--- START ---

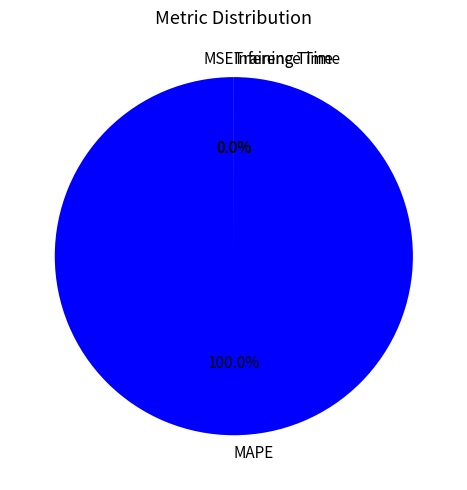

Which slice is the largest?

MAPE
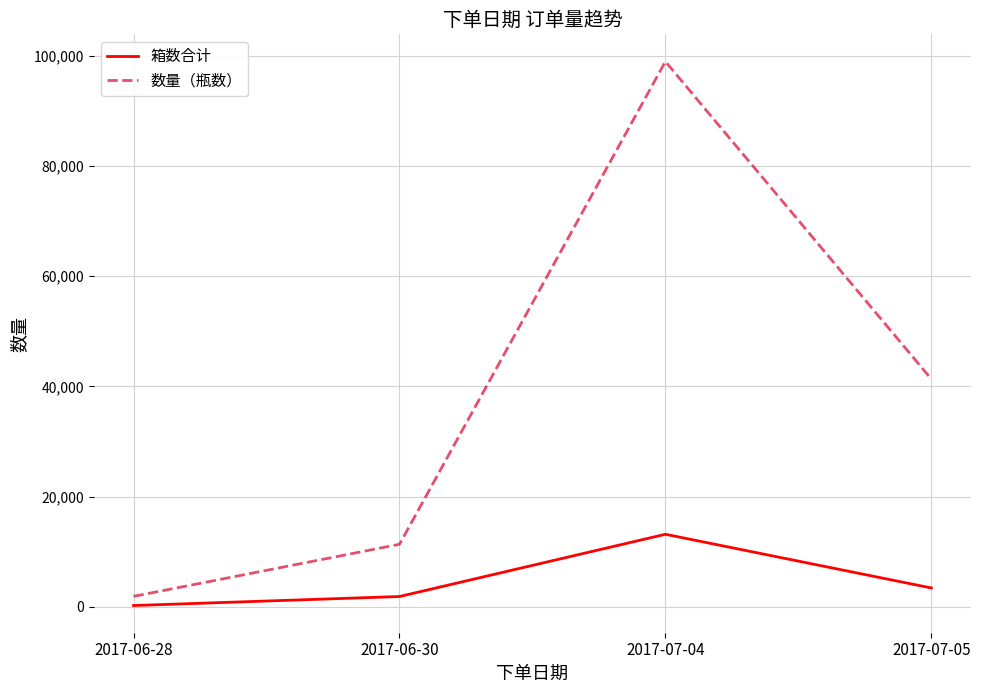

Rank the categories by 箱数合计 value from lowest to highest.

2017-06-28, 2017-06-30, 2017-07-05, 2017-07-04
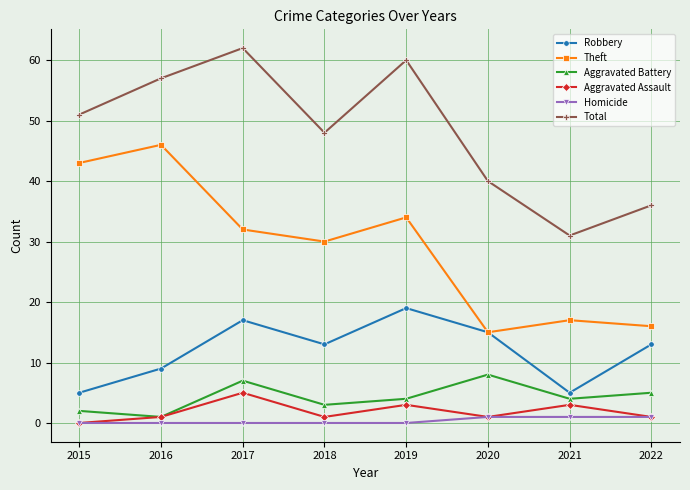

Reading right to left, transcribe all the data shown in this chart.

Robbery: 13	5	15	19	13	17	9	5
Theft: 16	17	15	34	30	32	46	43
Aggravated Battery: 5	4	8	4	3	7	1	2
Aggravated Assault: 1	3	1	3	1	5	1	0
Homicide: 1	1	1	0	0	0	0	0
Total: 36	31	40	60	48	62	57	51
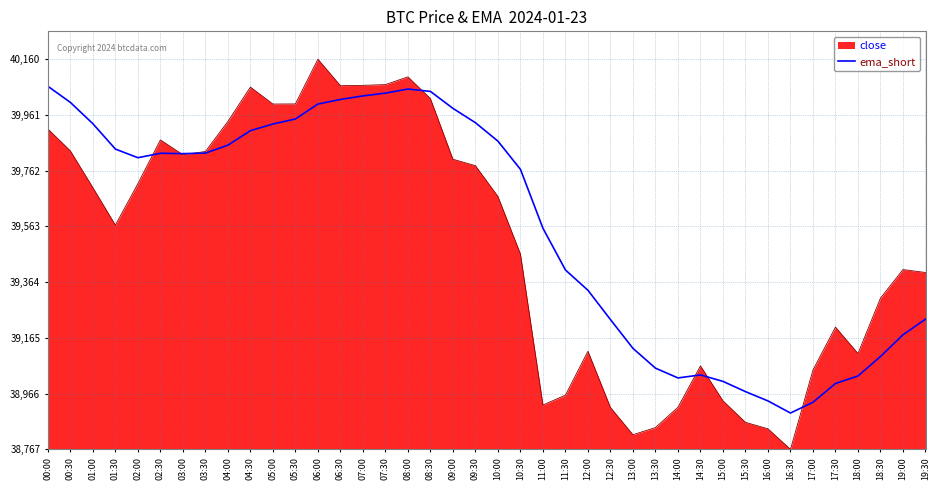

What position from the right is 11:30?

17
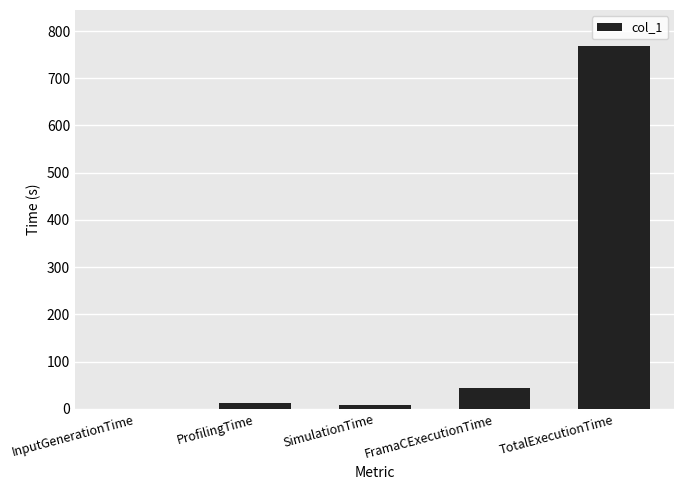

What is the sum of all values?

831.8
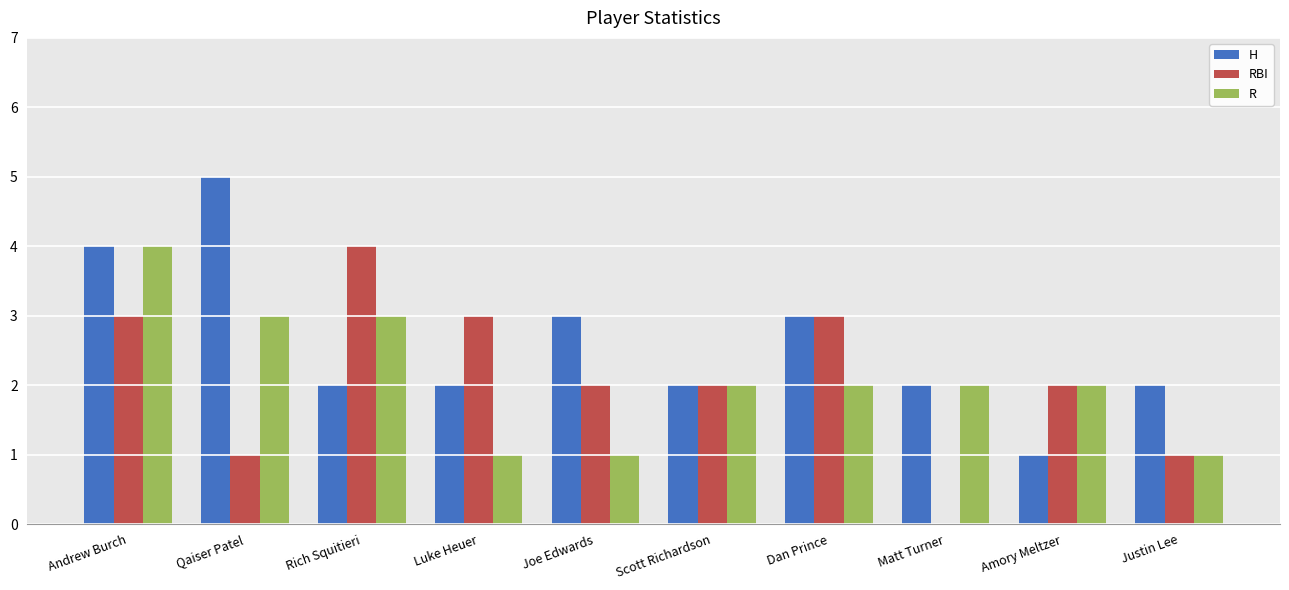

Is it true that RBI equals 3 at Andrew Burch?

True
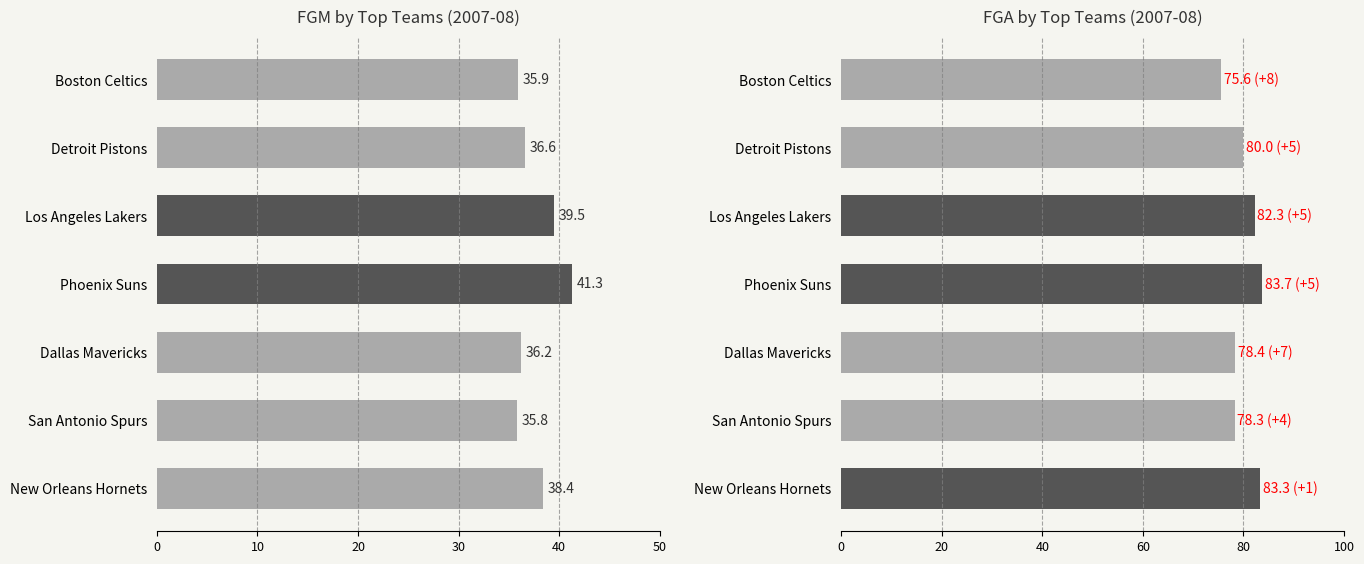

Reading left to right, list all the values displayed in this chart.

FGM: 35.9	36.6	39.5	41.3	36.2	35.8	38.4
FGA: 75.6	80.0	82.3	83.7	78.4	78.3	83.3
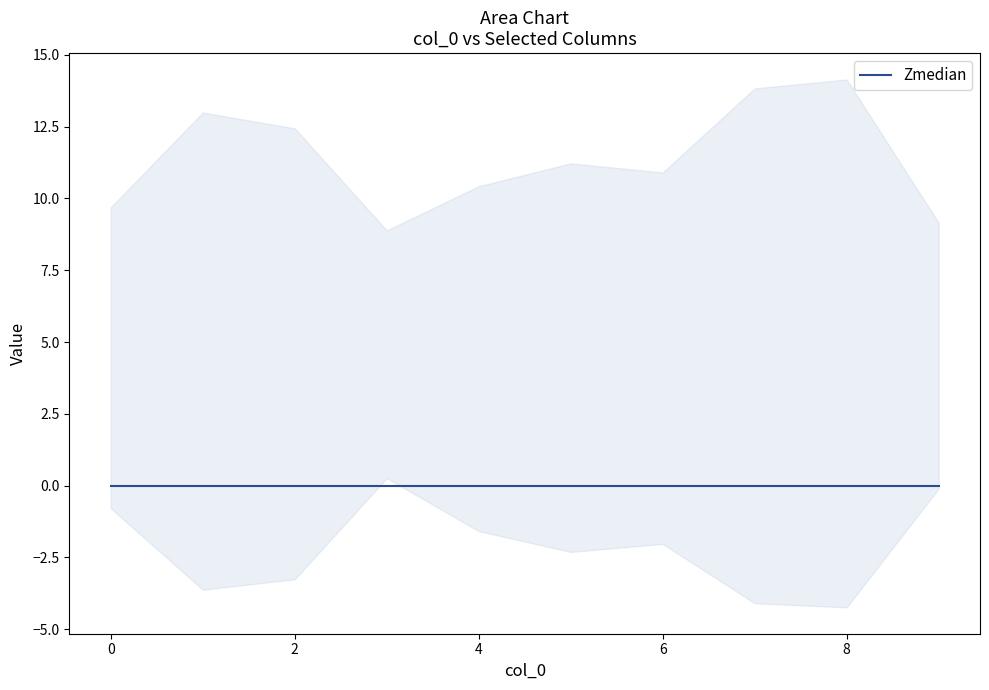

True or false: col_6 and col_3 intersect in this chart.

False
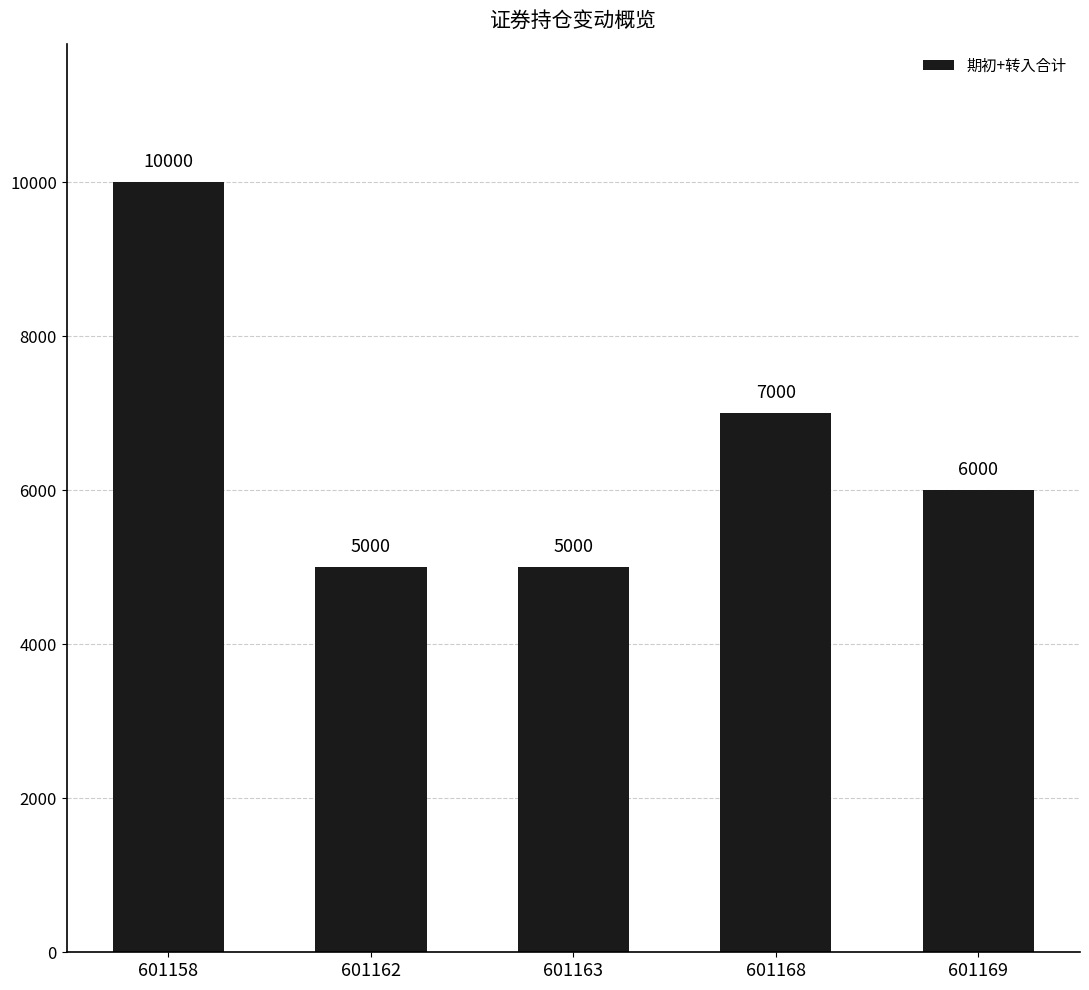

What is the ratio of the value at 601162 to the value at 601163?

1.0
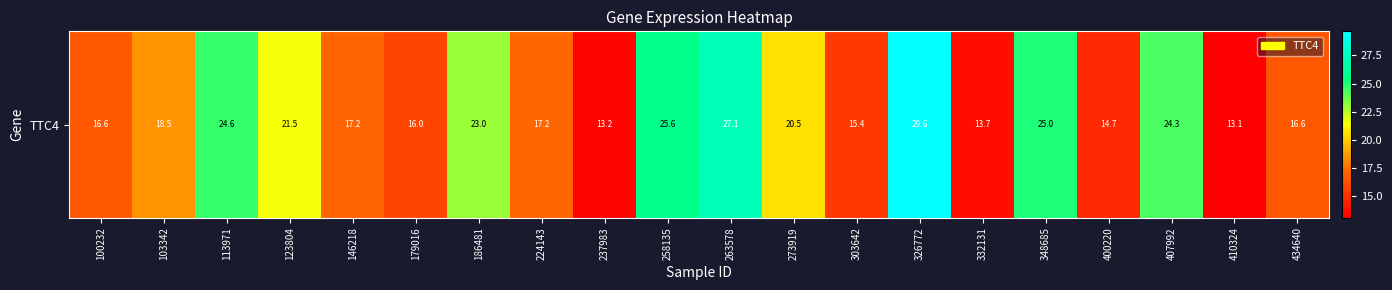

Rank the categories by value from lowest to highest.

410324, 237983, 332131, 400220, 303642, 179016, 434640, 100232, 146218, 224143, 103342, 273919, 123804, 186481, 407992, 113971, 348685, 258135, 263578, 326772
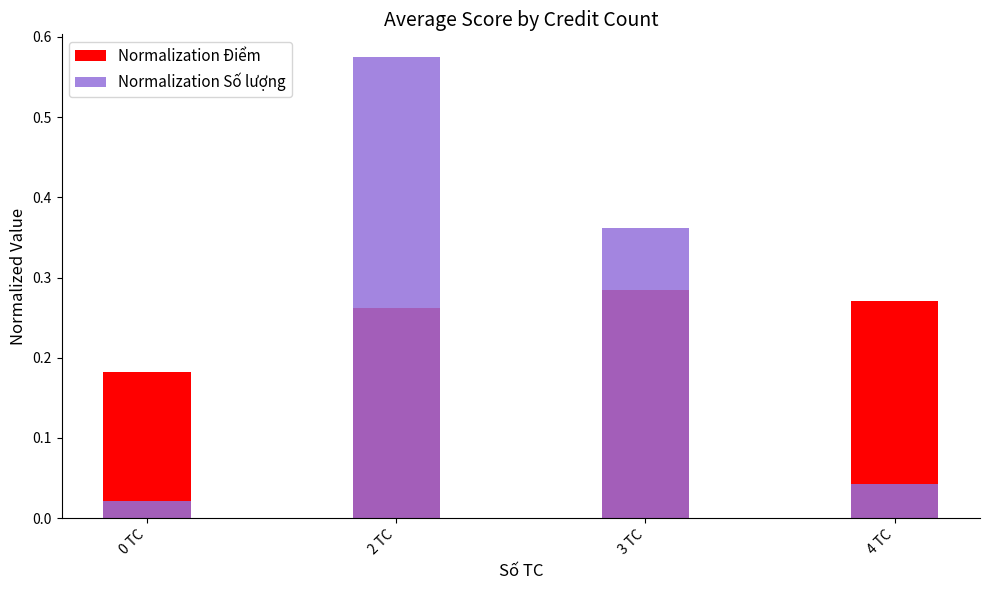

Which series has the widest spread of values?

Normalization Số lượng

--- END ---

● **TASK PROMPT**
Recast the non-blank lines of the records above as a Markdown table with the columns "Row" and "Text", numbering each line in order. Leave the picture markers out of the table.

● **RESPONSE AREA**
| Row | Text |
|---|---|
| 1 | Which slice is the largest? |
| 2 | MAPE |
| 3 | Rank the categories by 箱数合计 value from lowest to highest. |
| 4 | 2017-06-28, 2017-06-30, 2017-07-05, 2017-07-04 |
| 5 | Reading right to left, transcribe all the data shown in this chart. |
| 6 | Robbery: 13	5	15	19	13	17	9	5 |
| 7 | Theft: 16	17	15	34	30	32	46	43 |
| 8 | Aggravated Battery: 5	4	8	4	3	7	1	2 |
| 9 | Aggravated Assault: 1	3	1	3	1	5	1	0 |
| 10 | Homicide: 1	1	1	0	0	0	0	0 |
| 11 | Total: 36	31	40	60	48	62	57	51 |
| 12 | What position from the right is 11:30? |
| 13 | 17 |
| 14 | What is the sum of all values? |
| 15 | 831.8 |
| 16 | Is it true that RBI equals 3 at Andrew Burch? |
| 17 | True |
| 18 | Reading left to right, list all the values displayed in this chart. |
| 19 | FGM: 35.9	36.6	39.5	41.3	36.2	35.8	38.4 |
| 20 | FGA: 75.6	80.0	82.3	83.7	78.4	78.3	83.3 |
| 21 | True or false: col_6 and col_3 intersect in this chart. |
| 22 | False |
| 23 | What is the ratio of the value at 601162 to the value at 601163? |
| 24 | 1.0 |
| 25 | Rank the categories by value from lowest to highest. |
| 26 | 410324, 237983, 332131, 400220, 303642, 179016, 434640, 100232, 146218, 224143, 103342, 273919, 123804, 186481, 407992, 113971, 348685, 258135, 263578, 326772 |
| 27 | Which series has the widest spread of values? |
| 28 | Normalization Số lượng |